A detrainment device is moved from a stored location into an operational position, usually above the coupler at the end of a passenger car. A detrainment device may consist of a manually placed, hinged, foldable or telescopic ladder or ramp. A detrainment device may allow evacuation to track level, or to a coupled railcar. A detrainment device may be fitted with handrails.
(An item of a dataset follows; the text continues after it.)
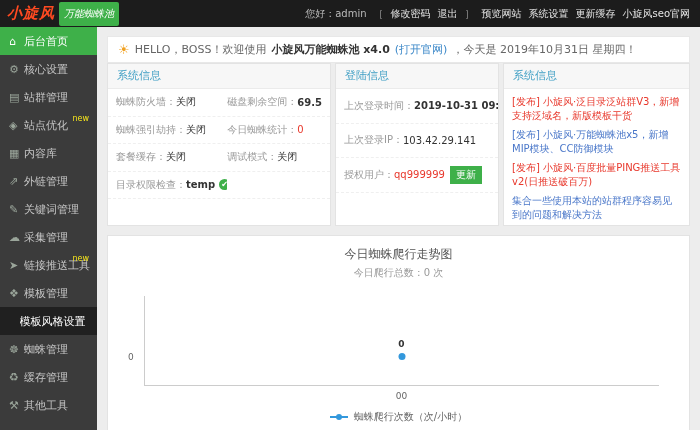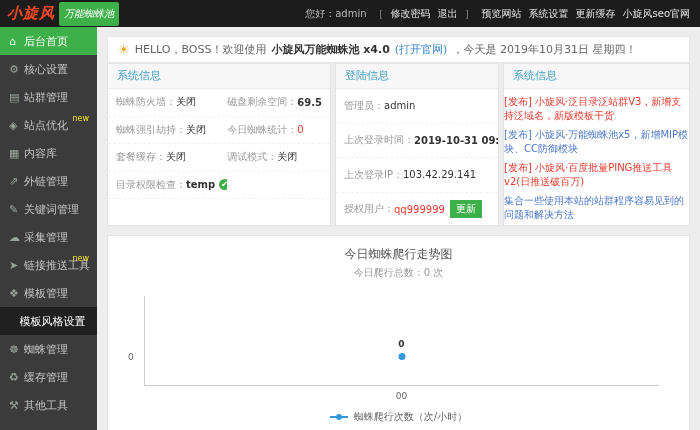"管理员：" div.l-row { html: <div> <span>管理员：</span> <span>admin</span> </div> -> none }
In other cases, evacuation may be via the vehicle passenger side doors to a trackside walkway in a tunnel, without the use of a detrainment device.

== Types ==

Examples of the main types of detrainment device currently in service include:

===Hinged steps, stored inside the driver's cab or the passenger saloon===
- London Underground S Stock

===Steps, folding, hinging or sliding out from the doorway===
- London Underground 1973 Stock (refurbished)
- London Underground 1996 Stock
- British Rail Class 378

===Ramp, sliding out from below the doorway===
- London Underground 1992 Stock
- Manila Line 2 Stock

===Ramp, folding out from the doorway===
- Kawasaki Heavy Industries C151, Siemens C651, Kawasaki Heavy Industries & Nippon Sharyo C751B, Kawasaki Heavy Industries & CSR Sifang C151A
- Delhi Metro RS2 and RS3
- Alstom Metropolis C751A – North East Line
- Hyundai-Rotem MTR K-Stock EMU
- Kaohsiung Mass Rapid Transit

===Tensioned Fabric ramp, deploying from the doorway===
- MTR Corporation Airport Express A-Stock EMU
- Siemens Modular Metro and Bombardier Changchun Coaches – Bangkok BTS Skytrain
- KTM Train Coaches (even Tiger Trains)
- Bombardier MOVIA C951 - Downtown Line
- Alstom Metropolis C830 and C830C – Circle Line (Singapore)
- Alstom Metropolis C751C
- Alstom Metropolis Barcelona Metro line 9

== Performance ==

User trials on prototype equipment in controlled conditions have indicated that a wide detrainment ramp will allow the evacuation of 2500 passengers in 28 minutes if the ramp, its handrails and the cab and saloon throughways are correctly specified. Modern detrainment step systems can detrain one person every two seconds.